Dal Racing al Nacional, fino ai fasti d’Europa con l’Austria Vienna: la storia di Julio César Morales, l’uomo dal sinistro magico che riportò l’Uruguay sul tetto del mondo

Era nato a Montevideo, in una mattina d’estate del 16 febbraio 1945, e il destino gli aveva regalato un piede sinistro che valeva più dell’oro. Julio César Morales, per tutti “Cascarilla”, non era solo un’ala sinistra: era un artista, un pittore del calcio che usava la palla come pennello e il campo come tela.

Nel Nacional nella finalissima della Coppa Intercontinentale, vinta contro il Nottingham Forest


Debuttò a soli sedici anni nel Racing, dove bastarono poche partite per far capire che quel ragazzo aveva qualcosa di speciale. Aveva leggerezza, intuizione, un tocco che sembrava carezzare la sfera e poi, all’improvviso, la trasformava in un proiettile impossibile da leggere per i portieri. Dopo tre stagioni, nel 1965, arrivò la chiamata che gli avrebbe cambiato la vita: il Nacional.

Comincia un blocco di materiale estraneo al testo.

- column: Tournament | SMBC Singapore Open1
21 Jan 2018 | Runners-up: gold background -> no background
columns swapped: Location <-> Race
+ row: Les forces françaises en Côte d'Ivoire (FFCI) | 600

Con la maglia bianca dei tricolores, “Cascarilla” vinse tutto. Cinque campionati uruguayani – tra cui un leggendario tetracampeonato dal 1969 al 1972 – e, soprattutto, la gloria internazionale: la Copa Libertadores e la Coppa Intercontinentale nel 1971, seguite dalla Copa Interamericana nel 1972. In quegli anni, il Nacional era una squadra invincibile, e lui ne era il motore poetico, l’ala che apriva i cieli con la sua sinistra.

Julio Morales nell’Austria Vienna


Poi arrivò il tempo dell’avventura. Nel 1973 partì per l’Austria, terra di Mozart e valzer, per vestire la maglia dell’Austria Vienna. L’impatto non fu facile: un infortunio lo tenne lontano dal debutto e, per un momento, sembrò che il richiamo di casa fosse più forte. Ma Morales non era tipo da arrendersi. Quando tornò in campo, lo fece come un direttore d’orchestra: due campionati vinti (1976 e 1978), due coppe nazionali (1974 e 1977) e una finale europea, la Recopa del 1978, persa contro l’Anderlecht. Ma l’Europa aveva scoperto il suo talento, tanto che in Austria lo chiamavano “il Pelé bianco”.

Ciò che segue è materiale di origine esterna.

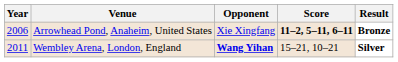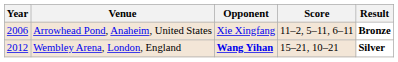Arrowhead Pond, Anaheim, United States | Score: bold -> normal
Wembley Arena, London, England | Year: 2011 -> 2012
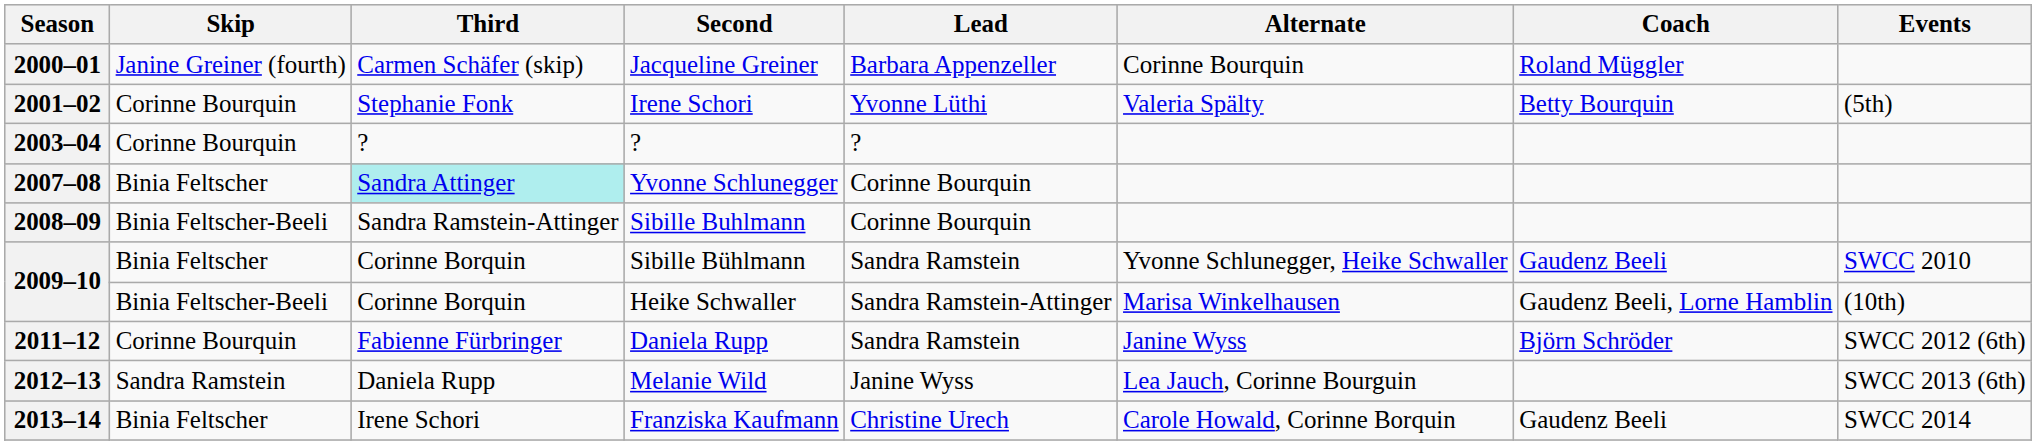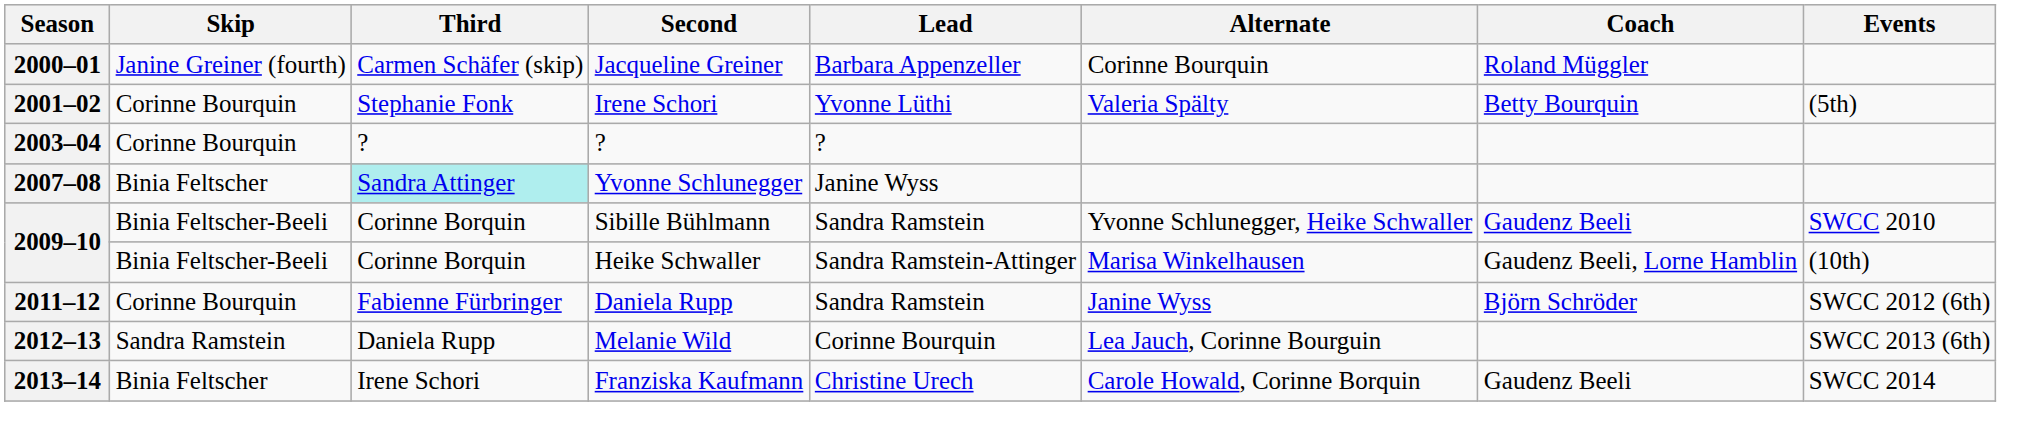2007–08 | Lead: Corinne Bourquin -> Janine Wyss
- row: 2008–09 | Binia Feltscher-Beeli | Sandra Ramstein-Attinger | Sibille Buhlmann | Corinne Bourquin
2009–10 / Sibille Bühlmann | Skip: Binia Feltscher -> Binia Feltscher-Beeli
2012–13 | Lead: Janine Wyss -> Corinne Bourquin
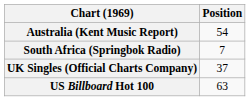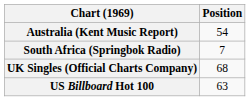UK Singles (Official Charts Company) | Position: 37 -> 68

Quando decise di tornare in Uruguay, gli offrirono un assegno in bianco per restare. Lui sorrise e disse di no. Il richiamo del Nacional era più forte del denaro, più forte persino della fama. Secondo la leggenda, al suo rientro, il Peñarol stava per ingaggiarlo ma non mandò nessuno ad accoglierlo in aeroporto. Bastò un colpo d’astuzia del presidente del Nacional, Miguel Restuccia, e “Cascarilla” tornò a casa, dove era sempre appartenuto.

Morales con Ruben Paz e Fernando Álvez al Mundialito del 1980



Il 1980 fu il suo anno della rinascita. Con due gol in un Clásico memorabile, Morales regalò al Nacional la qualificazione alla Libertadores e negò a Peñarol ogni speranza. Da lì in poi, la magia si compì di nuovo: Uruguayo, Libertadores e Intercontinentale. La “Triple Corona”. Quando appese gli scarpini nel 1982, lo fece come si chiude un romanzo perfetto: al culmine della leggenda.

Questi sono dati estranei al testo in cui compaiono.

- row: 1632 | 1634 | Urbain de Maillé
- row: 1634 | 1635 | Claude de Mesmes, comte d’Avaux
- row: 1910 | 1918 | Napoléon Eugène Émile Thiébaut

Con la Celeste, Morales disputò 24 partite e segnò 11 gol. Tra questi, uno rimane inciso nella storia: il rigore contro l’Italia nella Copa de Oro del 1980-’81 – il “Mundialito” – che aprì la strada al successo firmato poi da Victorino. In finale, l’Uruguay batté il Brasile e tornò a guardare il mondo dall’alto, come ai tempi di Obdulio Varela e Schiaffino.



Julio César “Cascarilla” Morales non fu mai un calciatore qualunque. Fu un poeta del sinistro, un uomo che faceva sembrare facile ciò che per gli altri era impossibile. Quando il pallone lasciava il suo piede, sembrava che il tempo si fermasse. E forse, per chi lo ha visto giocare, ancora oggi si ferma un po’.